[DATASET EXCERPTS Boundary: Start]
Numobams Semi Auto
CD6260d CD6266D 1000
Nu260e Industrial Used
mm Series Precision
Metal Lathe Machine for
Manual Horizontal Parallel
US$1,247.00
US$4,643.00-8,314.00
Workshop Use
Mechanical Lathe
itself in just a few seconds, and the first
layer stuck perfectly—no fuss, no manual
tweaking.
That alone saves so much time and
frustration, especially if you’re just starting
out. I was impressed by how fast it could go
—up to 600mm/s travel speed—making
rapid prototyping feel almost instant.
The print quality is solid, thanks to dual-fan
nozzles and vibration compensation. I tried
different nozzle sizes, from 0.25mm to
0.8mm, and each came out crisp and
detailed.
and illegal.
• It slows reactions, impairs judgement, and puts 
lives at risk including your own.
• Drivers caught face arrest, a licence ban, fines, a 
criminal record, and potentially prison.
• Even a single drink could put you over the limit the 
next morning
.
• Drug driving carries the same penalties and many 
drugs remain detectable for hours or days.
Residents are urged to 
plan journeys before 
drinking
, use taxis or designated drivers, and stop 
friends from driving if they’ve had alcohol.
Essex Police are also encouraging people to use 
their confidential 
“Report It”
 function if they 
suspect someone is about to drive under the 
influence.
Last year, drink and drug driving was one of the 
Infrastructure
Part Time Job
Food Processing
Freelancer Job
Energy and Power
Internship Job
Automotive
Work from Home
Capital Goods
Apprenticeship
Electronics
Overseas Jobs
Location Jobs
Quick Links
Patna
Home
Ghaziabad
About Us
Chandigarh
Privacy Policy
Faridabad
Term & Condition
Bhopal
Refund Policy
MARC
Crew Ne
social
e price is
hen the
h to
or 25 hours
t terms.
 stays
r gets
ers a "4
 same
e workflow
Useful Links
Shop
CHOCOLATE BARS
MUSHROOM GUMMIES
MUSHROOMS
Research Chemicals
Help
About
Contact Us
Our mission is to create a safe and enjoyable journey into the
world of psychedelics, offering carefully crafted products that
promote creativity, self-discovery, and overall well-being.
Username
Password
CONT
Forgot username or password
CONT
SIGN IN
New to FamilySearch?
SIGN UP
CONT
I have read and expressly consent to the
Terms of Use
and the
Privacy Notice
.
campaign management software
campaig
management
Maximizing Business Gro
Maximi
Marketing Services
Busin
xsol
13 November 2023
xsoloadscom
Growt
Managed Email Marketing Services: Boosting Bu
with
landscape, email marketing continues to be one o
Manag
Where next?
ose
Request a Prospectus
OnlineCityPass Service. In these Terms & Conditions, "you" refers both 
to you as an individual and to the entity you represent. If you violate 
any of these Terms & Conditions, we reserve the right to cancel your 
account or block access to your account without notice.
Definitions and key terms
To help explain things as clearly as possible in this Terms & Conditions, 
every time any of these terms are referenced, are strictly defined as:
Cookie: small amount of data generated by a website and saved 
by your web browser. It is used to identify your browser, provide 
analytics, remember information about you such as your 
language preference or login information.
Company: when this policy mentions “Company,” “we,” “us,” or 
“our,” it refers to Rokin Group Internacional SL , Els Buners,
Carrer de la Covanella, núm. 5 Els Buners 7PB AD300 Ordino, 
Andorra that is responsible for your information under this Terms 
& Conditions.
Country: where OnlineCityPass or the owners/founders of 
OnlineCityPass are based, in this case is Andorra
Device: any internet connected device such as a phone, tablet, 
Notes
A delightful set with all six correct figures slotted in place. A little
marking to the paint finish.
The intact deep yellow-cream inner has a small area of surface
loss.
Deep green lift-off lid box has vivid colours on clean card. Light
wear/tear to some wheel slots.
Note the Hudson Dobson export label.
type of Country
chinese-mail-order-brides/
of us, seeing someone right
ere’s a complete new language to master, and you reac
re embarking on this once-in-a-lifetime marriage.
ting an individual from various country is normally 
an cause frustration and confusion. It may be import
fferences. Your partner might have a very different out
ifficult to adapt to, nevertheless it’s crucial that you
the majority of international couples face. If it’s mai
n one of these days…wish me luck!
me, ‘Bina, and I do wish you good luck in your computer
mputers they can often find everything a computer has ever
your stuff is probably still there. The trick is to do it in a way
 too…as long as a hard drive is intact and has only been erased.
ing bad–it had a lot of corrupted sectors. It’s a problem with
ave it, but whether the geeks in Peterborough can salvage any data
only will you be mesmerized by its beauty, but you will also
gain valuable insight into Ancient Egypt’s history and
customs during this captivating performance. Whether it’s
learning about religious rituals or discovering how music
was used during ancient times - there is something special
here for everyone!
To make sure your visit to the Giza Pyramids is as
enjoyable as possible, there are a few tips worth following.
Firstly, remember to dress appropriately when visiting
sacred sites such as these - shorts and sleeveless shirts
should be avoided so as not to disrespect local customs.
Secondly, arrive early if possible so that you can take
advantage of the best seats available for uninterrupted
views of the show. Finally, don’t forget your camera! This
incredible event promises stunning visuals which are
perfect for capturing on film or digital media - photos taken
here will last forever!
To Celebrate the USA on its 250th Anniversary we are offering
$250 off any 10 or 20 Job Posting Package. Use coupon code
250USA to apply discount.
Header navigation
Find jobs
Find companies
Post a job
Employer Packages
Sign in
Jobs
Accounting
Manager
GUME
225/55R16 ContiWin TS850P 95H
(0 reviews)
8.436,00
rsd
[DATASET EXCERPTS Boundary: End]
**EXERCISE REQUIREMENTS:** Each line above, from the one that contains "views of the" to the last line of the records, should be repeated exactly. Leave out all others.

**ANSWER TO THIS EXERCISE:**
views of the show. Finally, don’t forget your camera! This
incredible event promises stunning visuals which are
perfect for capturing on film or digital media - photos taken
here will last forever!
To Celebrate the USA on its 250th Anniversary we are offering
$250 off any 10 or 20 Job Posting Package. Use coupon code
250USA to apply discount.
Header navigation
Find jobs
Find companies
Post a job
Employer Packages
Sign in
Jobs
Accounting
Manager
GUME
225/55R16 ContiWin TS850P 95H
(0 reviews)
8.436,00
rsd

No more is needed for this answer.